4.3. Correction of the Hydrogeotechnical Properties for Materials Containing Oversized Particles

The above-presented hydrogeotechnical properties were obtained on fractions passing the 14 mm sieve for soil S2 (i.e., S2-U) and mixtures based on soil S2-U, whereas the bulk soil S2 contains about 17% retained on this sieve (see Figure 1). Although ASTM D4718/D4718M-15 [38] prescribes the correction procedure for moisture content and density for the Proctor test when the data are known for the soil fraction with the oversize particles removed, to the authors’ knowledge, no method to date describes the correction procedure for the k_sat and WRC results. Parallel theory can be used but was not applied in this case. The authors are aware that the properties of the S2 soil and the mixtures based on this soil containing particles larger than 14 mm would differ from those obtained on the 14 mm fraction.

========================================================================

■ Set exercise A
Please copy the passage on correcting for oversized particles word for word, starting at "The above-presented hydrogeotechnical" and ending at "14 mm fraction.".
■ Set exercise B
In one to three sentences, explain why the passage on oversized particles says the reported hydrogeotechnical properties of soil S2 need correcting.
■ Set exercise C
Continue the passage on correcting for oversized particles from its last sentence.

■ Data section
========================================================================

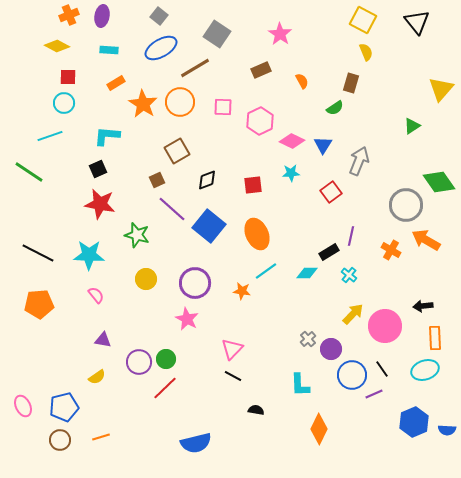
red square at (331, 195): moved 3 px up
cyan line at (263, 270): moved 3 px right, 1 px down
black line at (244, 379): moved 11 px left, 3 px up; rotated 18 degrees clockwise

========================================================================

■ Task output A
The above-presented hydrogeotechnical properties were obtained on fractions passing the 14 mm sieve for soil S2 (i.e., S2-U) and mixtures based on soil S2-U, whereas the bulk soil S2 contains about 17% retained on this sieve (see Figure 1). Although ASTM D4718/D4718M-15 [38] prescribes the correction procedure for moisture content and density for the Proctor test when the data are known for the soil fraction with the oversize particles removed, to the authors’ knowledge, no method to date describes the correction procedure for the k_sat and WRC results. Parallel theory can be used but was not applied in this case. The authors are aware that the properties of the S2 soil and the mixtures based on this soil containing particles larger than 14 mm would differ from those obtained on the 14 mm fraction.

■ Task output B
The properties were measured only on the fraction passing the 14 mm sieve (S2-U) and on mixtures based on it, while the bulk soil S2 has about 17% retained on that sieve. The soil and mixtures containing particles larger than 14 mm would therefore have properties different from those measured on the 14 mm fraction.

■ Task output C
4.4. Alternative Mixture Optimization Approaches

Various other mixture optimization methods are applied in the concrete, ceramic, asphalt, and similar industries. These approaches include models based on particle packing theory that produce a reference grain-size distribution curve using the maximum grain size (d_max) [39,40], the mean particle diameter (d₅₀) [41] or d_max and the minimum grain size (d_min) [42] and models based on mixture theory used to determine a reference curve that shows variation in porosity (void ratio) of the mixture as a function of the proportion of fine particles and/or to obtain optimum proportions of particles in the mixtures [43,44,45,46]. Results on optimization of soil-sludge mixtures containing soils S1 and S2 using models based on particle packing theory suggested reference grain-size distribution curves that were coarser than the soils S1 and S2. These grain-size distribution curves are not feasible by adding sludge that are finer than S1 and S2. Mixture theory models have obtained optimum mixtures using sludge contents higher than those obtained using compaction. Results will be presented elsewhere.

Soil S2 alone (with an AEV of about 60 kPa) is suitable for use in the water retention layer in CCBEs that require an AEV > 20 kPa. Additional quantities of sludge up to 20% increased the AEV. This soil would have an optimization window for the amount of sludge to raise the AEV of the mixtures to slightly above 20 kPa, for example, 30 kPa. The increased sludge content in the S2-mixtures would allow for reusing a large quantity of wet sludge.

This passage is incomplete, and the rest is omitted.